Within the entries below, find every line that has the string "lines", then copy it.

[Dataset entries]
++++
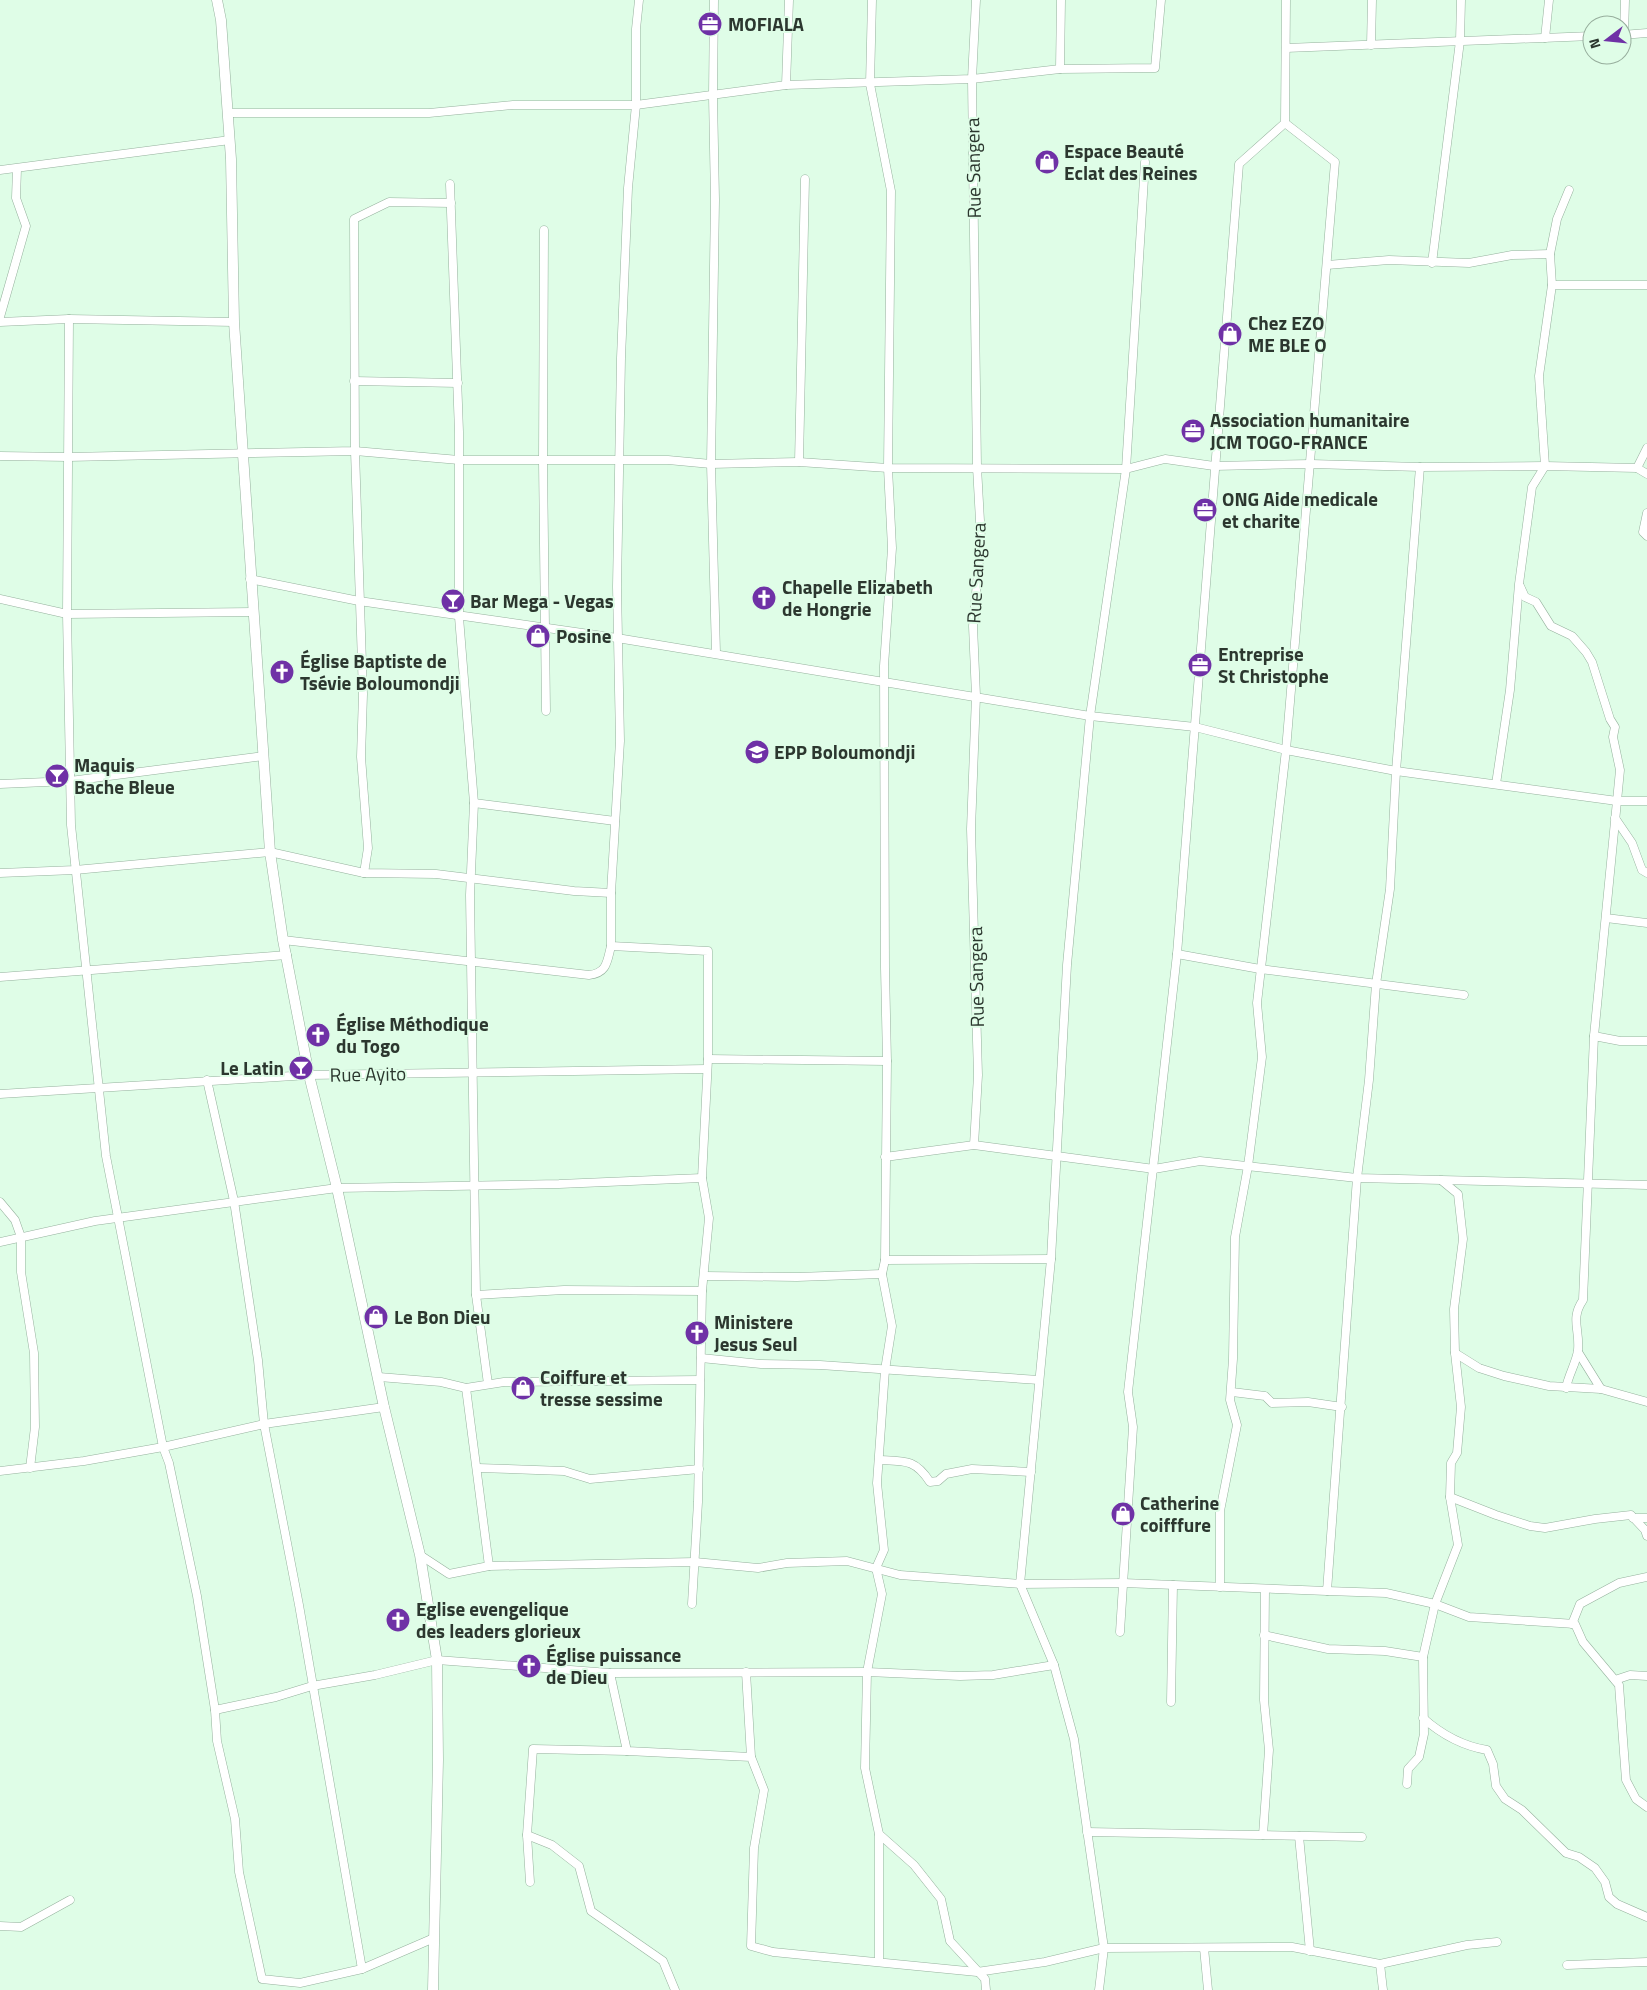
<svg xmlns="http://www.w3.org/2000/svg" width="1647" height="1990" font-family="'Titillium Web',sans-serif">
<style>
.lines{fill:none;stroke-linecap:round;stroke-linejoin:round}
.minor-casing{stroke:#95b19d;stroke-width:9}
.tertiary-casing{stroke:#95b19d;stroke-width:11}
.minor{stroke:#fff;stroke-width:8}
.tertiary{stroke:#fff;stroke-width:10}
.labels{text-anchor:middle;stroke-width:4;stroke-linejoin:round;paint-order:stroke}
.poi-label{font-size:19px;font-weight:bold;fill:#2c372f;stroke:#dffde7;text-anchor:start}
.street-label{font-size:19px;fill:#2c372f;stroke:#dffde7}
</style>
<rect width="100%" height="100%" fill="#dffde7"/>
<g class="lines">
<defs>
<g id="minor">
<polyline points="639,0 636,29 636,105 628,188 621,358 617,587 620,741 611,893 611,946 708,951 708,1059 702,1178 709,1218 702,1291 698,1502 692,1604"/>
<polyline points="714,0 713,96 715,200 711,464 716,653"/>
<polyline points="872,0 870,84 891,191 888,468 892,548 884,666 885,968 887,1061 885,1260 1051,1259"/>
<polyline points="1622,35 1647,33"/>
<polyline points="1624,35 1625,0"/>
<polyline points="1545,38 1549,0"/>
<polyline points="1371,45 1372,0"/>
<polyline points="1286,48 1592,36"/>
<polyline points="1060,69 1061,0"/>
<polyline points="786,85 789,0"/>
<polyline points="228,113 429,113 513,105 636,105 786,85 972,79 1060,69 1155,68 1161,0"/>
<polyline points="0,170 230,140"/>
<polyline points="450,184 459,432 459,617 474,803 470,895 476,1295 488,1384"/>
<polyline points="544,230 543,461 546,711"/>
<polyline points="1432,263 1460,41 1461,0"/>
<polyline points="1327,265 1389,260 1469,263 1512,255 1550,254"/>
<polyline points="1552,285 1647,285"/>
<polyline points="0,317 26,226 16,198 17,169"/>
<polyline points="69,319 234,322"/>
<polyline points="0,322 69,319 67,614 71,825 106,1156 163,1447 169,1463 197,1596 215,1710 217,1741 235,1819 239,1872 262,1979 300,1983 362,1969 434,1938"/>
<polyline points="354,381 458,383"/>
<polyline points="0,456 68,457 355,451 354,219 389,202 451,203"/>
<polyline points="799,462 805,179"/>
<polyline points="1637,468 1647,474"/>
<polyline points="1647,513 1643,532 1647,536"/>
<path d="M250,579l109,22 258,37 473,78 105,11 91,23 110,21 221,30 -23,235 -11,264c-13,19 -3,29 -5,50 -1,11 -10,26 -12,38"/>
<polyline points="1520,586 1525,597 1536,602 1551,626 1572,636 1586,652 1592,662 1610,719 1615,727 1613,737 1620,770 1617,801 1647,801"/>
<polyline points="0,599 67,614 253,612"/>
<polyline points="0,784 70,781 264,756"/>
<polyline points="1496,784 1510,690 1519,584 1532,487 1545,466 1539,376 1552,285 1550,254 1557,219 1569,190"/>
<polyline points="474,803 615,821"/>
<polyline points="1615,818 1632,843 1642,870 1647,873"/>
<polyline points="0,873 75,870 270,852 364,873 436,874 574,891 611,893"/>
<polyline points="364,873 368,848 361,757 363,694 355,451 459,460 668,460 711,464 799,462 888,468 1126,469 1165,459 1214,466 1311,464 1420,467 1545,466 1637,468 1647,448"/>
<polyline points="1606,918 1647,923"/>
<path d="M283,940l306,35c18,-2 18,-13 22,-29"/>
<polyline points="1177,954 1260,969 1464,995"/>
<polyline points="0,977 287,955"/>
<polyline points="1594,1036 1620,1041 1647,1041"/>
<polyline points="708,1059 887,1061"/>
<polyline points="207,1080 234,1201 258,1360 264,1424 299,1605 362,1969"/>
<polyline points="0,1094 309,1075 707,1069"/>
<polyline points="974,1145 978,1075 971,829 976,696 973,626 981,539 977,467 972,79 976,0"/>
<polyline points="885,1157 974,1145 1154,1169 1200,1161 1357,1178 1647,1185"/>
<polyline points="0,1202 15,1220 21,1237 21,1272 34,1353 35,1427 30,1468"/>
<polyline points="0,1242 95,1221 337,1188 559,1184 702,1178"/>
<polyline points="705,1276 797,1277 882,1274"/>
<polyline points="476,1295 564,1290 702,1291"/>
<polyline points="1578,1352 1601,1389"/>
<polyline points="1455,1353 1479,1368 1504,1376 1549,1386 1601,1389 1647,1402"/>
<polyline points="701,1358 761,1364 820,1365 1039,1380"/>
<polyline points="379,1377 441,1382 466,1388 504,1382 700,1380"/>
<polyline points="466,1388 489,1566"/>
<polyline points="1232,1392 1265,1396 1272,1403 1308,1402 1342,1407"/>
<path d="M879,1460c26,1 36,-1 51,22l8,-1 8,-7 26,-5 59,3"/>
<polyline points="478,1468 564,1471 590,1479 699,1469"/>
<polyline points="0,1471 84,1461 163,1447 264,1424 384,1407"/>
<polyline points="1450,1497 1496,1515 1530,1526 1545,1528 1595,1519 1631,1515 1645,1530 1647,1536"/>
<polyline points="1633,1518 1647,1518"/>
<polyline points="420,1555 449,1574 489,1566 695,1562 758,1568 787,1563 847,1561 900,1575 1020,1584 1123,1583 1327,1591 1357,1178 1369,1080 1376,984 1390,889 1396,771 1420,467"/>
<polyline points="1220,1587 1220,1511 1237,1425 1230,1400 1233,1359 1235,1237 1248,1166 1262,1057 1257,1003 1286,750 1335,162 1285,123"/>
<polyline points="1327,1591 1386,1593 1435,1604 1469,1617 1575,1624 1583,1642 1619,1685 1626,1780 1636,1799 1647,1807"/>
<polyline points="1572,1624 1580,1604 1619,1583 1647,1577"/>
<polyline points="1120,1632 1133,1427 1128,1392 1177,954 1239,164 1285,123 1286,0"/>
<polyline points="1264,1635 1328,1649 1385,1651 1423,1657"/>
<polyline points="746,1672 751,1757"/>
<polyline points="610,1673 627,1751 751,1757 764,1790 754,1848 751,1946 773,1952 977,1972 1045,1962 1104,1948 1292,1947 1380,1964 1467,1945 1497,1942"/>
<polyline points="1615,1680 1630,1675 1647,1676"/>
<polyline points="1171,1702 1173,1585"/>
<polyline points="215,1710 276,1697 312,1686 375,1675 437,1660 610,1673 867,1672 960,1676 993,1675 1054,1665"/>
<path d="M1423,1718c18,16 40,28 64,32l6,14 3,22 9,13 17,11 44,43 13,4 16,11 10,14 4,15 8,7 30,13"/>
<polyline points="1407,1784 1408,1769 1419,1757 1424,1734 1423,1657 1435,1604 1458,1545 1450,1497 1451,1463 1457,1453 1461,1407 1455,1353 1454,1309 1463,1239 1458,1194 1441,1180"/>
<polyline points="1087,1832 1362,1837"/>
<polyline points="879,1834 914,1865 941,1899 950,1941 985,1979 986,1990"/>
<polyline points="527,1835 552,1845 579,1866 591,1911 663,1961 675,1990"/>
<polyline points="1263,1835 1269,1750 1264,1700 1265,1589"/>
<polyline points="1299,1836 1310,1951"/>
<polyline points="530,1882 527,1835 533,1749 627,1751"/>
<polyline points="0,1926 21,1927 70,1900"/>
<polyline points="1204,1948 1208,1990"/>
<polyline points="879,1961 879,1834 865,1768 867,1672 882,1594 876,1568 884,1550 877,1483 885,1370 892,1326 882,1274 885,1260"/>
<polyline points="1380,1964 1383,1990"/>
<polyline points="1567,1965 1647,1962"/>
<polyline points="1099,1990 1104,1948 1074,1739 1054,1665 1020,1584 1051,1259 1067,965 1090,716 1126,469 1145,162"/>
</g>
<polyline id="tertiary" points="217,0 221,20 231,159 234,322 270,852 283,940 309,1075 337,1188 384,1407 420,1555 437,1660 438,1760 433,1990"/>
</defs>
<use href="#minor" class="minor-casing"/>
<use href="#tertiary" class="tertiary-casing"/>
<use href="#minor" class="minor"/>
<use href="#tertiary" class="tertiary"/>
</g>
<defs>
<symbol id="office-disc" viewBox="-11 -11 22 22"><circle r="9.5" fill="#6f31a6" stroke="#dffde7"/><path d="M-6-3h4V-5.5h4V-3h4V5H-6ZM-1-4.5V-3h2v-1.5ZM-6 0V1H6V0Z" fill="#fff"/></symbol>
<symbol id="shop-disc" viewBox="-11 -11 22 22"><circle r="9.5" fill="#6f31a6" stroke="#dffde7"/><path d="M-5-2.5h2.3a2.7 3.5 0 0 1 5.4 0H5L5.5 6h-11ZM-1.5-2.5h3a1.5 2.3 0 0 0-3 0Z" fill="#fff"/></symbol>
<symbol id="church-disc" viewBox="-11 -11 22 22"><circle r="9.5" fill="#6f31a6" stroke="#dffde7"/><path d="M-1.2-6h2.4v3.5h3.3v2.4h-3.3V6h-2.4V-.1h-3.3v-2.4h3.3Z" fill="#fff"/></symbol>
<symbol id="bar-disc" viewBox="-11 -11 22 22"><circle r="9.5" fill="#6f31a6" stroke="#dffde7"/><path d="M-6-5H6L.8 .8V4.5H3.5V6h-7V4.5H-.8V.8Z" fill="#fff"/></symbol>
<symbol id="school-disc" viewBox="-11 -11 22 22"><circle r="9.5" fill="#6f31a6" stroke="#dffde7"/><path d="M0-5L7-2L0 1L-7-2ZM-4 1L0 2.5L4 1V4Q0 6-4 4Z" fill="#fff"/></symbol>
</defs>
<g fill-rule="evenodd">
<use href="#office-disc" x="696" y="10" width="28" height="28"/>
<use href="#shop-disc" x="1033" y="148" width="28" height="28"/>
<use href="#shop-disc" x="1216" y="320" width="28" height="28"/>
<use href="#office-disc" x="1179" y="417" width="28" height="28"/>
<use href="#office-disc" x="1191" y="496" width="28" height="28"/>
<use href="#church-disc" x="750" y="584" width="28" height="28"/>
<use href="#bar-disc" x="439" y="587" width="28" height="28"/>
<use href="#shop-disc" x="524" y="622" width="28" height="28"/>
<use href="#office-disc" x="1186" y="651" width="28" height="28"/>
<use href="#church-disc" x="268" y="658" width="28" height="28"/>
<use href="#school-disc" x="743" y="738" width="28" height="28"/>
<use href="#bar-disc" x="43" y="762" width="28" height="28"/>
<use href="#church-disc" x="304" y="1021" width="28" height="28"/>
<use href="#bar-disc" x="287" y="1054" width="28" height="28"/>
<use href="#shop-disc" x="362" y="1303" width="28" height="28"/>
<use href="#church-disc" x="683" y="1319" width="28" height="28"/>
<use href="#shop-disc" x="509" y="1374" width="28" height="28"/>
<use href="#shop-disc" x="1109" y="1500" width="28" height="28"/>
<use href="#church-disc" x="384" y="1606" width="28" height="28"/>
<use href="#church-disc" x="515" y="1652" width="28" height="28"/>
</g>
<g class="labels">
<g class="poi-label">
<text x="728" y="31">MOFIALA</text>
<text x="1064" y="158">Espace Beauté<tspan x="1064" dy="22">Eclat des Reines</tspan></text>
<text x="1248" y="330">Chez EZO<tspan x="1248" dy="22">ME BLE O</tspan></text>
<text x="1210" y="427">Association humanitaire<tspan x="1210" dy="22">JCM TOGO-FRANCE</tspan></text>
<text x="1222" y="506">ONG Aide medicale<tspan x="1222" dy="22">et charite</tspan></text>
<text x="782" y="594">Chapelle Elizabeth<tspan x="782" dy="22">de Hongrie</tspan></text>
<text x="470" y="608">Bar Mega - Vegas</text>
<text x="556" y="643">Posine</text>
<text x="1218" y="661">Entreprise<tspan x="1218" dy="22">St Christophe</tspan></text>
<text x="300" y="668">Église Baptiste de<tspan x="300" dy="22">Tsévie Boloumondji</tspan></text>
<text x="774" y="759">EPP Boloumondji</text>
<text x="74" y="772">Maquis<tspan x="74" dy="22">Bache Bleue</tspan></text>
<text x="336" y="1031">Église Méthodique<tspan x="336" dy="22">du Togo</tspan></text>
<text x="284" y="1075" text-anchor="end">Le Latin</text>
<text x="394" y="1324">Le Bon Dieu</text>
<text x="714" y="1329">Ministere<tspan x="714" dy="22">Jesus Seul</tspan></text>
<text x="540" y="1384">Coiffure et<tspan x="540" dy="22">tresse sessime</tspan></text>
<text x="1140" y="1510">Catherine<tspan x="1140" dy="22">coifffure</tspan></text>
<text x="416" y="1616">Eglise evengelique<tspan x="416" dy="22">des leaders glorieux</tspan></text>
<text x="546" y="1662">Église puissance<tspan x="546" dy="22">de Dieu</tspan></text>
</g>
<g class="street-label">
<text transform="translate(973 168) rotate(-91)" y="7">Rue Sangera</text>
<text transform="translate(976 573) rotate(-87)" y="7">Rue Sangera</text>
<text transform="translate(976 977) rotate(-91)" y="7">Rue Sangera</text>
<text transform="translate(368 1074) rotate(-1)" y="7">Rue Ayito</text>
</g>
</g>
<g transform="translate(1607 40) rotate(254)"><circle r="24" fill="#dffde7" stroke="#97ae9d"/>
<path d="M0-4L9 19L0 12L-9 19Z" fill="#6f31a6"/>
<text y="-8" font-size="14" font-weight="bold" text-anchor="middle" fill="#2c372f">N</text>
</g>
</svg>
++++
* ANSWER TO THIS EXERCISE *
.lines{fill:none;stroke-linecap:round;stroke-linejoin:round}
<g class="lines">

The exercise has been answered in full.